## WHAT TO WORK ON
In the records, edit the lines starting at the line containing "FREE YOUTH DROP IN PROGRAMS AT" and ending at the line containing "move up to 10" by replacing "Basketball" with "Soccer" and leaving everything else unchanged. Give back only those lines, without the pictures.

## RECORD EXCERPTS
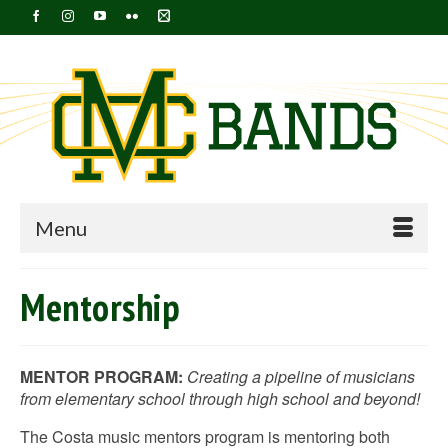
Menu
Mentorship
MENTOR PROGRAM:
Creating a pipeline of musicians
from elementary school through high school and beyond!
The Costa music mentors program is mentoring both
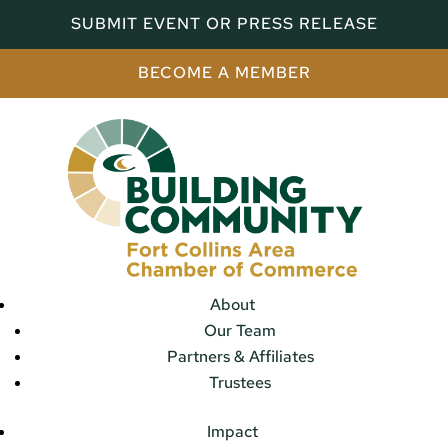
SUBMIT EVENT OR PRESS RELEASE
BECOME A MEMBER
About
Our Team
Partners & Affiliates
Trustees
Impact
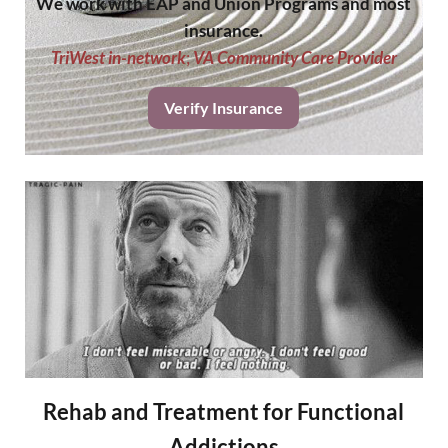
We work with EAP and Union Programs and most
insurance.
TriWest in-network
;
VA Community Care Provider
Verify Insurance
Rehab and Treatment for Functional
Addictions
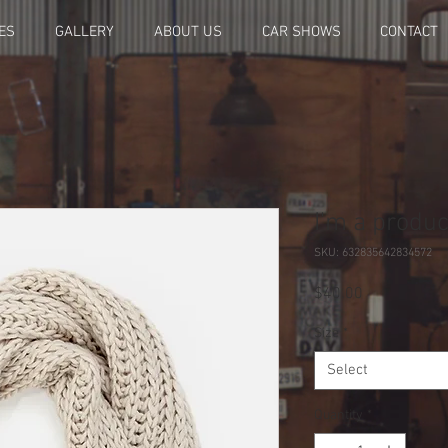
ES
GALLERY
ABOUT US
CAR SHOWS
CONTACT
I'm a produc
SKU: 632835642834572
Price
$40.00
Size
*
Select
Quantity
*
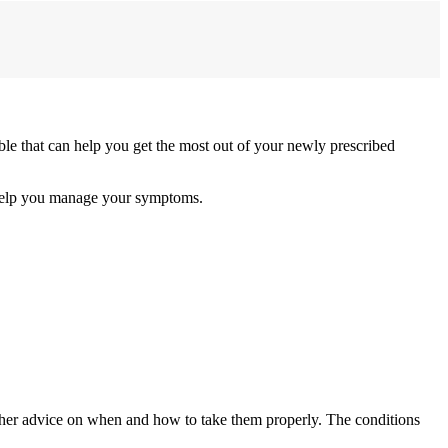
e that can help you get the most out of your newly prescribed
 help you manage your symptoms.
ther advice on when and how to take them properly. The conditions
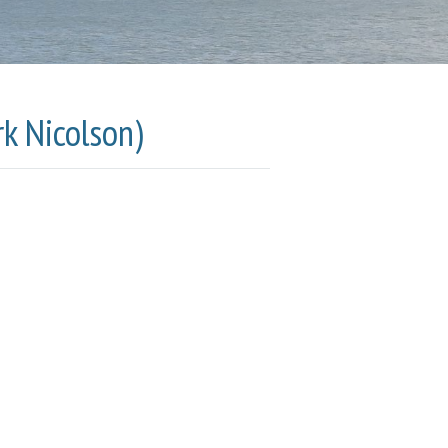
k Nicolson)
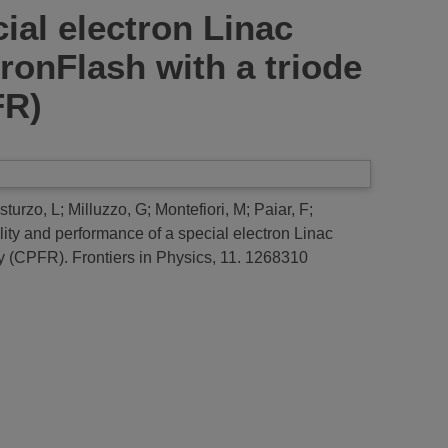
cial electron Linac
ronFlash with a triode
FR)
sturzo, L
;
Milluzzo, G
;
Montefiori, M
;
Paiar, F
;
bility and performance of a special electron Linac
py (CPFR).
Frontiers in Physics, 11. 1268310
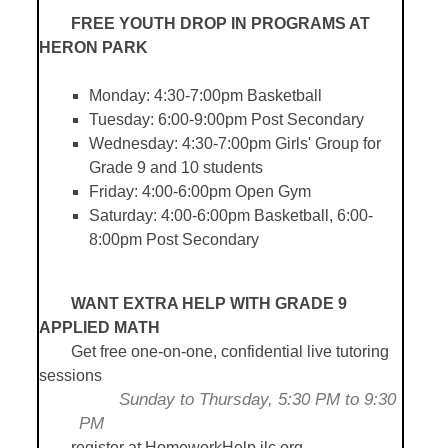
FREE YOUTH DROP IN PROGRAMS AT
HERON PARK
Monday: 4:30-7:00pm Basketball
Tuesday: 6:00-9:00pm Post Secondary
Wednesday: 4:30-7:00pm Girls' Group for
Grade 9 and 10 students
Friday: 4:00-6:00pm Open Gym
Saturday: 4:00-6:00pm Basketball, 6:00-
8:00pm Post Secondary
WANT EXTRA HELP WITH GRADE 9
APPLIED MATH
Get free one-on-one, confidential live tutoring
sessions
Sunday to Thursday, 5:30 PM to 9:30
PM
	r
egister at HomeworkHelp.ilc.org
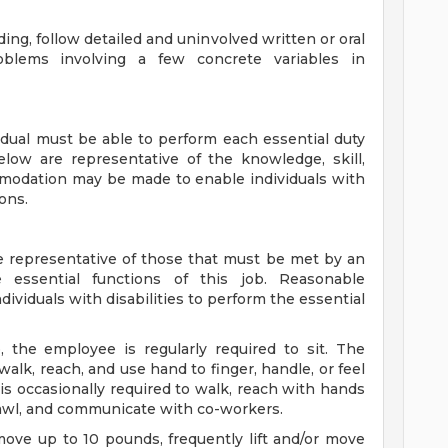
ng, follow detailed and uninvolved written or oral
oblems involving a few concrete variables in
vidual must be able to perform each essential duty
below are representative of the knowledge, skill,
mmodation may be made to enable individuals with
ions.
 representative of those that must be met by an
 essential functions of this job. Reasonable
iduals with disabilities to perform the essential
, the employee is regularly required to sit. The
walk, reach, and use hand to finger, handle, or feel
is occasionally required to walk, reach with hands
crawl, and communicate with co-workers.
move up to 10 pounds, frequently lift and/or move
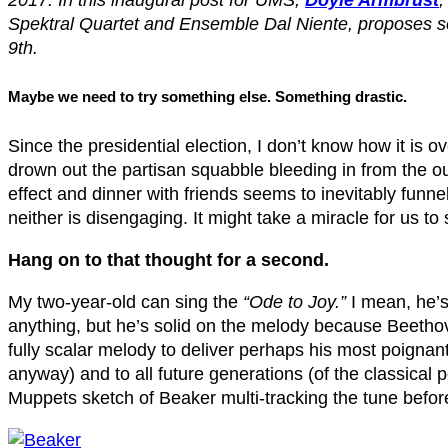
2017.
In this inaugural post for UMS,
Doyle Armbrust
Spektral Quartet and Ensemble Dal Niente, proposes so
9th.
Maybe we need to try something else. Something drastic.
Since the presidential election, I don’t know how it is ove
drown out the partisan squabble bleeding in from the out
effect and dinner with friends seems to inevitably funn
neither is disengaging. It might take a miracle for us to
Hang on to that thought for a second.
My two-year-old can sing the
“Ode to Joy.”
I mean, he’s 
anything, but he’s solid on the melody because Beethov
fully scalar melody to deliver perhaps his most poignan
anyway) and to all future generations (of the classical 
Muppets sketch of Beaker multi-tracking the tune before 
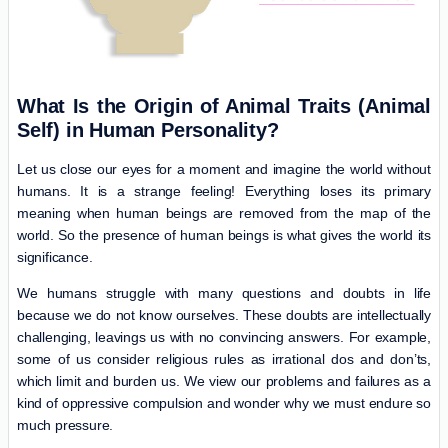
What Is the Origin of Animal Traits (Animal
Self) in Human Personality?
Let us close our eyes for a moment and imagine the world without
humans. It is a strange feeling! Everything loses its primary
meaning when human beings are removed from the map of the
world. So the presence of human beings is what gives the world its
significance.
We humans struggle with many questions and doubts in life
because we do not know ourselves. These doubts are intellectually
challenging, leavings us with no convincing answers. For example,
some of us consider religious rules as irrational dos and don’ts,
which limit and burden us. We view our problems and failures as a
kind of oppressive compulsion and wonder why we must endure so
much pressure.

## ANSWER BOX
FREE YOUTH DROP IN PROGRAMS AT
HERON PARK
Monday: 4:30-7:00pm Soccer
Tuesday: 6:00-9:00pm Post Secondary
Wednesday: 4:30-7:00pm Girls' Group for
Grade 9 and 10 students
Friday: 4:00-6:00pm Open Gym
Saturday: 4:00-6:00pm Soccer, 6:00-
8:00pm Post Secondary
WANT EXTRA HELP WITH GRADE 9
APPLIED MATH
Get free one-on-one, confidential live tutoring
sessions
Sunday to Thursday, 5:30 PM to 9:30
PM
	r
egister at HomeworkHelp.ilc.org
ng, follow detailed and uninvolved written or oral
oblems involving a few concrete variables in
vidual must be able to perform each essential duty
below are representative of the knowledge, skill,
mmodation may be made to enable individuals with
ions.
 representative of those that must be met by an
 essential functions of this job. Reasonable
iduals with disabilities to perform the essential
, the employee is regularly required to sit. The
walk, reach, and use hand to finger, handle, or feel
is occasionally required to walk, reach with hands
crawl, and communicate with co-workers.
move up to 10 pounds, frequently lift and/or move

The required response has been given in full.